Exercise instructions.
Will you transcribe the entries that follow, exactly and in full?

--- START ---

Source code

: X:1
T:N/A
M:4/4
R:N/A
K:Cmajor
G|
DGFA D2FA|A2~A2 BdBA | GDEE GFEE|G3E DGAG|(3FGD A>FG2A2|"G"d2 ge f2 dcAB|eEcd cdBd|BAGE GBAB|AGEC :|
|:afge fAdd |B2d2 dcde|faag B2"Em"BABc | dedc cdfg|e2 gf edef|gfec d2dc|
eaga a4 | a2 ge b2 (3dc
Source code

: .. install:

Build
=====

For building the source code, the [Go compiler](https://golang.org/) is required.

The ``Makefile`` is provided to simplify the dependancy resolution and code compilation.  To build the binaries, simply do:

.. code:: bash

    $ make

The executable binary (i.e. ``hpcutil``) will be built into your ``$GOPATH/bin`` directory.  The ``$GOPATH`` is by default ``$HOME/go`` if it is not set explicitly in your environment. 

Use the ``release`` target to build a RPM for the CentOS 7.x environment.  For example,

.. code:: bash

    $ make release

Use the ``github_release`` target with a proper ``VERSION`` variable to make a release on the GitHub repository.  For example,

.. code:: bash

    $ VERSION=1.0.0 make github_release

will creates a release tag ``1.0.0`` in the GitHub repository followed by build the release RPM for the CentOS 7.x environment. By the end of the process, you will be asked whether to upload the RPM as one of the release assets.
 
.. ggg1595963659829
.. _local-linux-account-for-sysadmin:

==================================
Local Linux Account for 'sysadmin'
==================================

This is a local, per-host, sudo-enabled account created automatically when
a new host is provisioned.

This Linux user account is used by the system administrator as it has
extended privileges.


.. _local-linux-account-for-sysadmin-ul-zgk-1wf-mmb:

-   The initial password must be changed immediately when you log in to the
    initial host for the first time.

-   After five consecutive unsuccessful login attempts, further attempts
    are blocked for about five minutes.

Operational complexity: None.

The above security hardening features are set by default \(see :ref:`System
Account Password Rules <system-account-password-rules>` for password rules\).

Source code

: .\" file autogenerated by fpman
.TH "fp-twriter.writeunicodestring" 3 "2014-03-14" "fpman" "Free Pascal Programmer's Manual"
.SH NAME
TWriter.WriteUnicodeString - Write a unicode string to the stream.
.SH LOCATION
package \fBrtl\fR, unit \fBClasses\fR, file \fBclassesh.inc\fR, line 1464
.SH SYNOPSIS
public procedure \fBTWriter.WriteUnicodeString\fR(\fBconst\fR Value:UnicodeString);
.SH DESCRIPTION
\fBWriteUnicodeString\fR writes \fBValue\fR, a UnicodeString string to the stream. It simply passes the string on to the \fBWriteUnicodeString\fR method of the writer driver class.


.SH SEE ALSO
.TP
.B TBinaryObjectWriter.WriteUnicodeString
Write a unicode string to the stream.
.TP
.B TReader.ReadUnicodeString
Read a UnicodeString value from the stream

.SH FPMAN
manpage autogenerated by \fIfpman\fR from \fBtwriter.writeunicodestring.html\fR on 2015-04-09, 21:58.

--- END ---

Solution.
Source code

: X:1
T:N/A
M:4/4
R:N/A
K:Cmajor
G|
DGFA D2FA|A2~A2 BdBA | GDEE GFEE|G3E DGAG|(3FGD A>FG2A2|"G"d2 ge f2 dcAB|eEcd cdBd|BAGE GBAB|AGEC :|
|:afge fAdd |B2d2 dcde|faag B2"Em"BABc | dedc cdfg|e2 gf edef|gfec d2dc|
eaga a4 | a2 ge b2 (3dc
Source code

: .. install:

Build
=====

For building the source code, the [Go compiler](https://golang.org/) is required.

The ``Makefile`` is provided to simplify the dependancy resolution and code compilation.  To build the binaries, simply do:

.. code:: bash

    $ make

The executable binary (i.e. ``hpcutil``) will be built into your ``$GOPATH/bin`` directory.  The ``$GOPATH`` is by default ``$HOME/go`` if it is not set explicitly in your environment. 

Use the ``release`` target to build a RPM for the CentOS 7.x environment.  For example,

.. code:: bash

    $ make release

Use the ``github_release`` target with a proper ``VERSION`` variable to make a release on the GitHub repository.  For example,

.. code:: bash

    $ VERSION=1.0.0 make github_release

will creates a release tag ``1.0.0`` in the GitHub repository followed by build the release RPM for the CentOS 7.x environment. By the end of the process, you will be asked whether to upload the RPM as one of the release assets.
 
.. ggg1595963659829
.. _local-linux-account-for-sysadmin:

==================================
Local Linux Account for 'sysadmin'
==================================

This is a local, per-host, sudo-enabled account created automatically when
a new host is provisioned.

This Linux user account is used by the system administrator as it has
extended privileges.


.. _local-linux-account-for-sysadmin-ul-zgk-1wf-mmb:

-   The initial password must be changed immediately when you log in to the
    initial host for the first time.

-   After five consecutive unsuccessful login attempts, further attempts
    are blocked for about five minutes.

Operational complexity: None.

The above security hardening features are set by default \(see :ref:`System
Account Password Rules <system-account-password-rules>` for password rules\).

Source code

: .\" file autogenerated by fpman
.TH "fp-twriter.writeunicodestring" 3 "2014-03-14" "fpman" "Free Pascal Programmer's Manual"
.SH NAME
TWriter.WriteUnicodeString - Write a unicode string to the stream.
.SH LOCATION
package \fBrtl\fR, unit \fBClasses\fR, file \fBclassesh.inc\fR, line 1464
.SH SYNOPSIS
public procedure \fBTWriter.WriteUnicodeString\fR(\fBconst\fR Value:UnicodeString);
.SH DESCRIPTION
\fBWriteUnicodeString\fR writes \fBValue\fR, a UnicodeString string to the stream. It simply passes the string on to the \fBWriteUnicodeString\fR method of the writer driver class.


.SH SEE ALSO
.TP
.B TBinaryObjectWriter.WriteUnicodeString
Write a unicode string to the stream.
.TP
.B TReader.ReadUnicodeString
Read a UnicodeString value from the stream

.SH FPMAN
manpage autogenerated by \fIfpman\fR from \fBtwriter.writeunicodestring.html\fR on 2015-04-09, 21:58.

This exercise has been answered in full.